Many private companies already sell reinsurance that works this
way, but proponents of the legislation argue that tax exemptions,
economies of scale, creditworthiness, and the implicit promise of a
bailout would let the feds charge less. Since lower prices would
reduce costs to insurers, proponents argue, savings would trickle
down to consumers. Because the programs could break even over time,
the theory goes, all this wouldn’t cost taxpayers a dime.
TO SEE WHY THIS wouldn’t work, one needs only to look at the flood
program that covers nearly all residential flood damage. Although
Congress intended NFIP to support itself, it regularly borrows
money from the U.S. Treasury (it currently owes almost $18
billion), charges prices that don’t cover its costs, and, as a
result, fails at its supposed objective of discouraging building in
flood-prone areas.
State-government sponsored reinsurance efforts have also failed
dismally. Florida’s existing hurricane catastrophe fund program
imposes a potentially crippling liability of around $30 billion on
the state’s taxpayers and hasn’t even reduced consumers’ rates.
Because private reinsurers already avoid most taxes and manage
their risks more broadly than the government could (they work
internationally while the government’s risk necessarily focuses on
the United States), a federal program probably can’t charge
sufficient rates and still deliver savings.
Instead, politicians would likely deliver rate cuts the same way
they have with flood insurance: by forcing the program to set
premiums below actual costs. Given that Florida’s program imposes a
$30 billion liability, a national program would probably put
taxpayers on the hook for $100 billion or more.
This implicit subsidy would make it practical for developers to
build in currently wild or lightly developed coastal areas where
conventional private companies won’t write policies. That’s why
groups like the National Wildlife Foundation, Friends of the Earth,
and Sierra Club have spoken out against it.
There’s no guarantee that most consumers would see rates go down
in any case: Most insurers actually filed for rate
increases after the state of Florida massively expanded
its own catastrophe fund program.
ALTHOUGH RISING homeowners insurance premiums are mostly a problem
for coastal states which should try to solve the problem
themselves, the federal government does have a role to play.
Efforts to end state setting of homeowners insurance rates — the
practice in 49 states — provide the best long-term solution.

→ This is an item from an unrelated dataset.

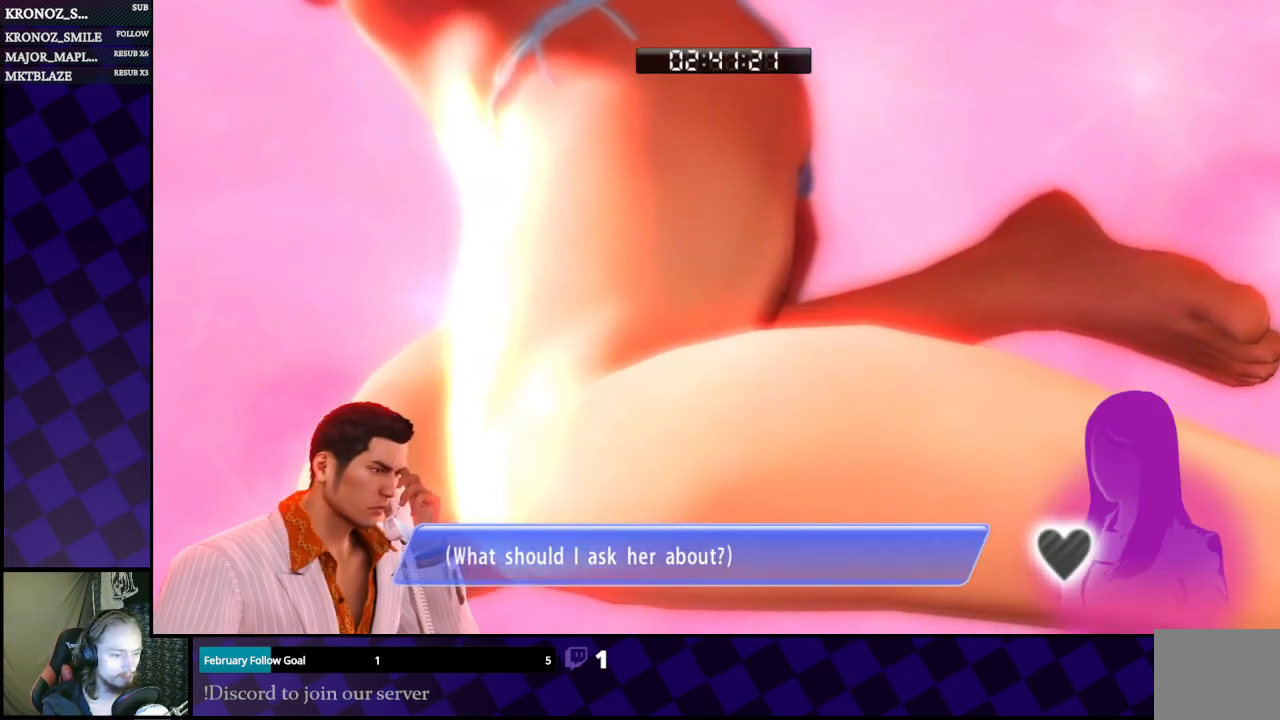
{"buttons": [], "left_stick": "center", "right_stick": "center", "events": [[267, "A", "down"], [333, "A", "up"]]}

Over time, risk-based insurance rates alone would force property
owners to either make their homes more disaster-resistant or move
out of dangerous areas. To facilitate the transition, however,
federal efforts should focus on programs that help people help
themselves through disaster mitigation. In addition, Congress might
even consider direct insurance premium assistance targeted towards
incumbent homeowners of modest means.
A massive new reinsurance subsidy program, however, will
endanger both the nation’s fiscal health and its environment. When
the Senators consider the misguided proposal for federal
reinsurance, they should do the smart thing — reject it.